I think this is wholly appropriate – if one doesn’t know enough to dictate strategy and exercise fiduciary duty, one shouldn’t be a bank director.  Bank management should be able clearly to answer straightforward questions like “What’s this credit-default swap for?”  If they can’t make clear that the transaction isn’t a structured one designed to hide a client’s truth or that of the bank itself, the board should ban it.

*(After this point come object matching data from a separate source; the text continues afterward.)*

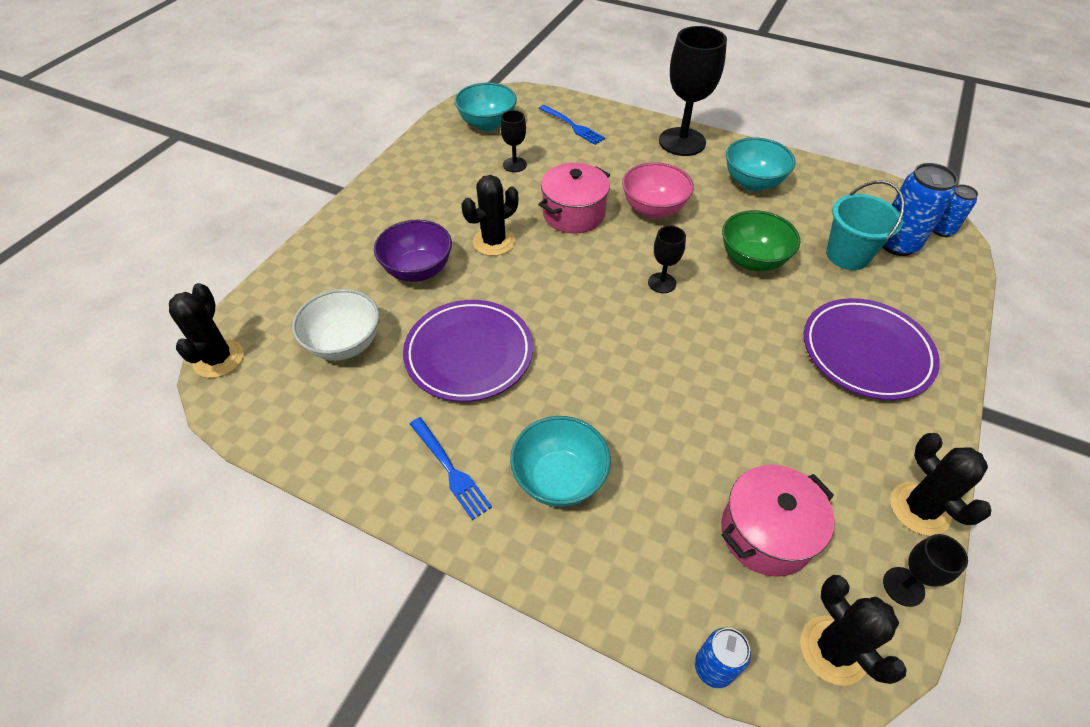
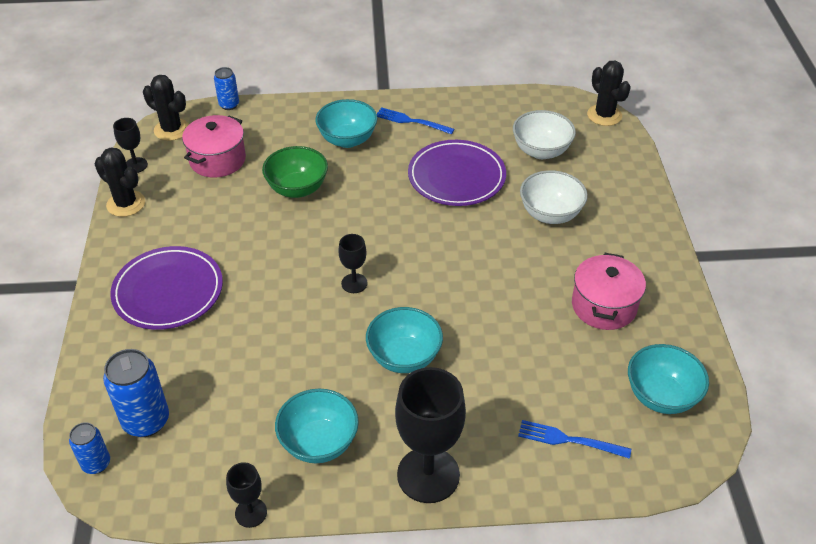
camera: 150 degrees right, 5 degrees down
(418, 270) = (550, 214): purple bowl -> white bowl
(494, 242) = (517, 261): black cactus -> none
(514, 165) = (578, 351): black goblet -> black goblet (251, 513)
(573, 214) = (474, 318): pink pot -> pink pot (604, 306)
(653, 209) = (404, 357): pink bowl -> turquoise bowl
(752, 260) = (285, 339): green bowl -> green bowl (297, 189)
(847, 255) = (196, 384): turquoise bucket -> none

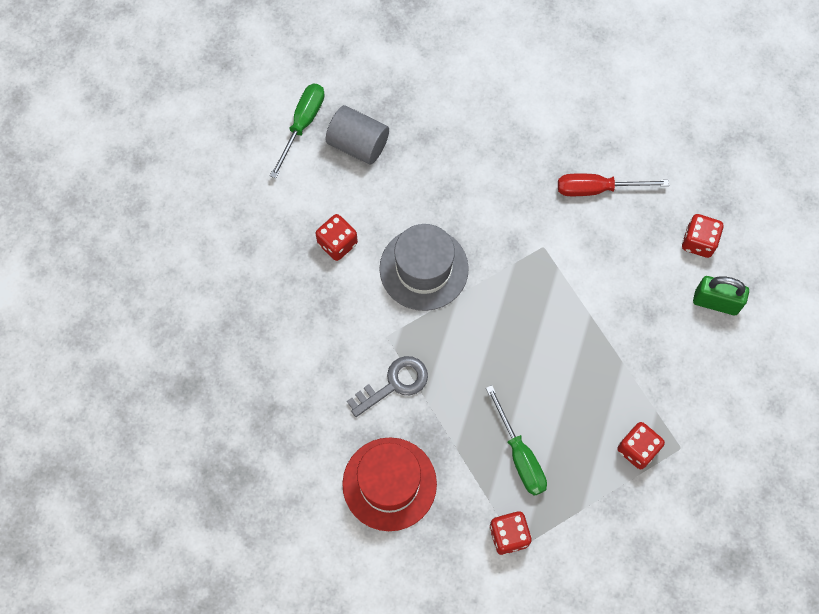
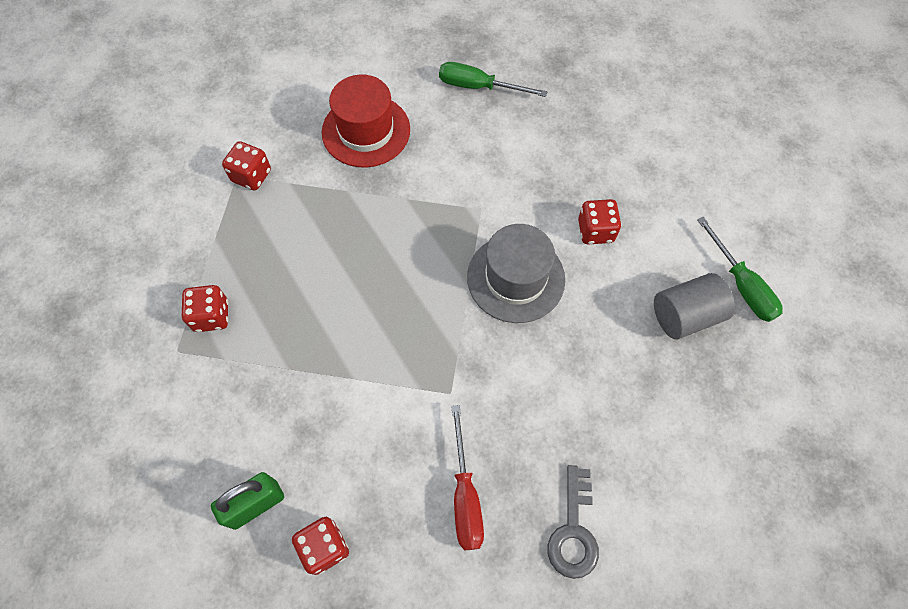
camera: 130 degrees right, 5 degrees down
(394, 384) = (437, 186): grey key -> grey key (573, 530)
(520, 455) = (297, 228): green screwdriver -> green screwdriver (478, 87)
(597, 189) = (465, 495): red screwdriver -> red screwdriver turned 135 degrees clockwise

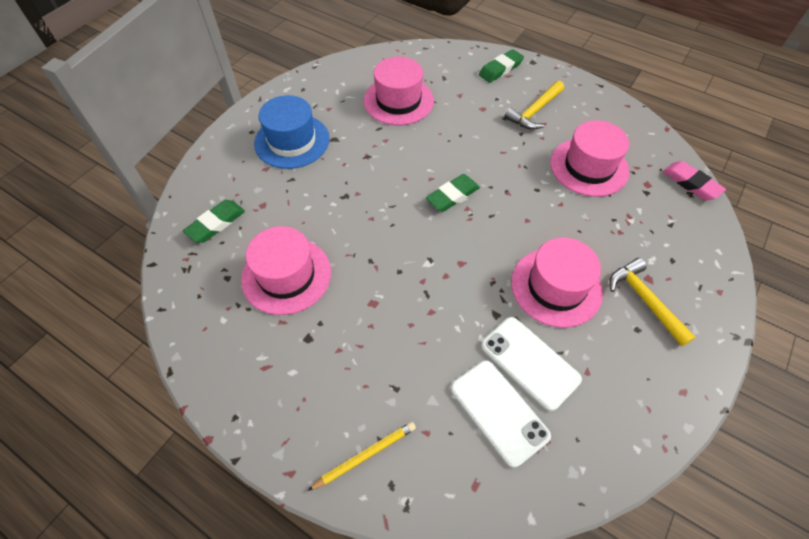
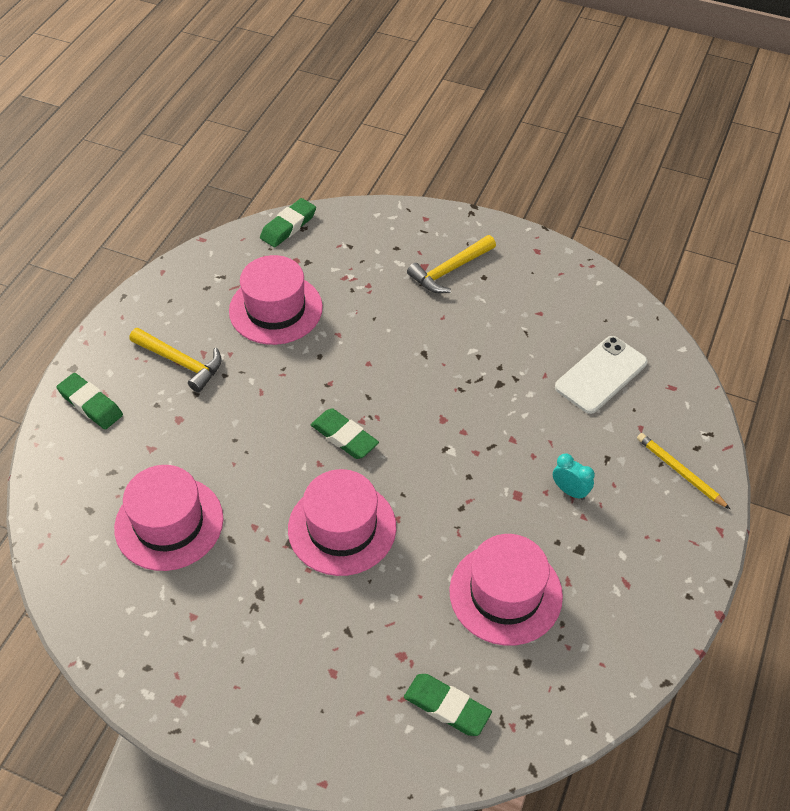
camera: 100 degrees left, 5 degrees down
(292, 141) = (271, 651): blue hat -> none
(367, 345) = (570, 491): none -> turquoise clock
(529, 362) = (544, 354): white phone -> none
(556, 287) = (452, 336): pink hat -> pink hat (342, 528)
(691, 183) = (288, 226): pink eraser -> green eraser

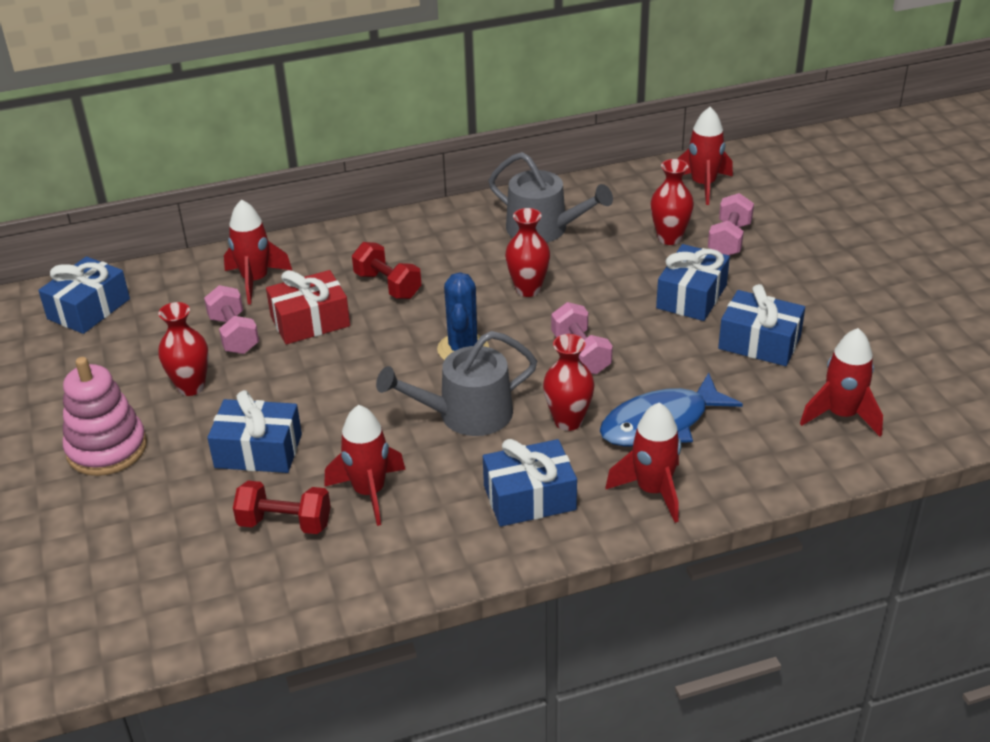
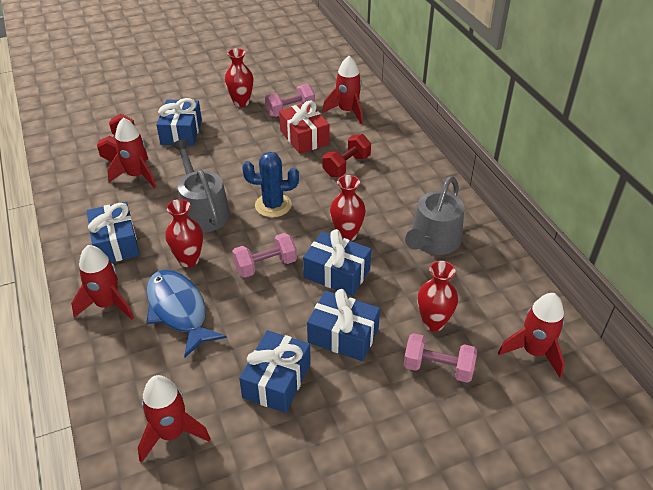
camera: 85 degrees right, 5 degrees up
(89, 309) = (315, 59): blue gift -> blue gift (337, 273)
(107, 449) = (192, 84): pink stacking toy -> none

But, before the transaction gets to the board, it has to go through the general counsel and risk-management team.  If you can’t answer and ask these straightforward questions to your own satisfaction, then the board at the least needs to know that you haven’t and won’t bless the deal.  If you think risk-management presentations are so abstruse that the board doesn’t understand the risk tolerances being established, the reputational risk being run or any other critical factor, bank counsel also must intervene to ensure that the board can comply with applicable law and rule.  This didn’t use to hold the board responsible along with senior management – general counsels included.  Now, though, it does.

I think much in the capital, liquidity and asset-securitization rules I’ve outlined today will change.  This will help a lot and avert some of the worst consequences I’ve laid out.  I also think a lot of work is under way to try better to balance these rules – and all the others we haven’t had time to discuss.  Or, at least I hope so, balancing all of these rules is among the most critical asks confronting regulators and the industry.  Even if the rules are dramatically altered – and I expect only minor modulations as they are finalized – the net cost of all of these regulatory rewrites is huge.  Add to it that of the pending legislation, and it could be crushing.

No policy-maker I know means to wipe the floor with any banking organization, even if they like from time to time to vilify one or other big bank.  But, in the debris of the financial crisis, many have lost sight of the fact that banking is, at its root, risk intermediation.  Take out the risk, and you lose the bank.  Getting policy-makers to understand where each of your banks rightly takes risk – and ensuring your institutions appropriately control unduly risky behavior that could make you do wrong – is, I think, the most important strategic challenge confronting each of your institutions despite the many others I know keep you all up nights.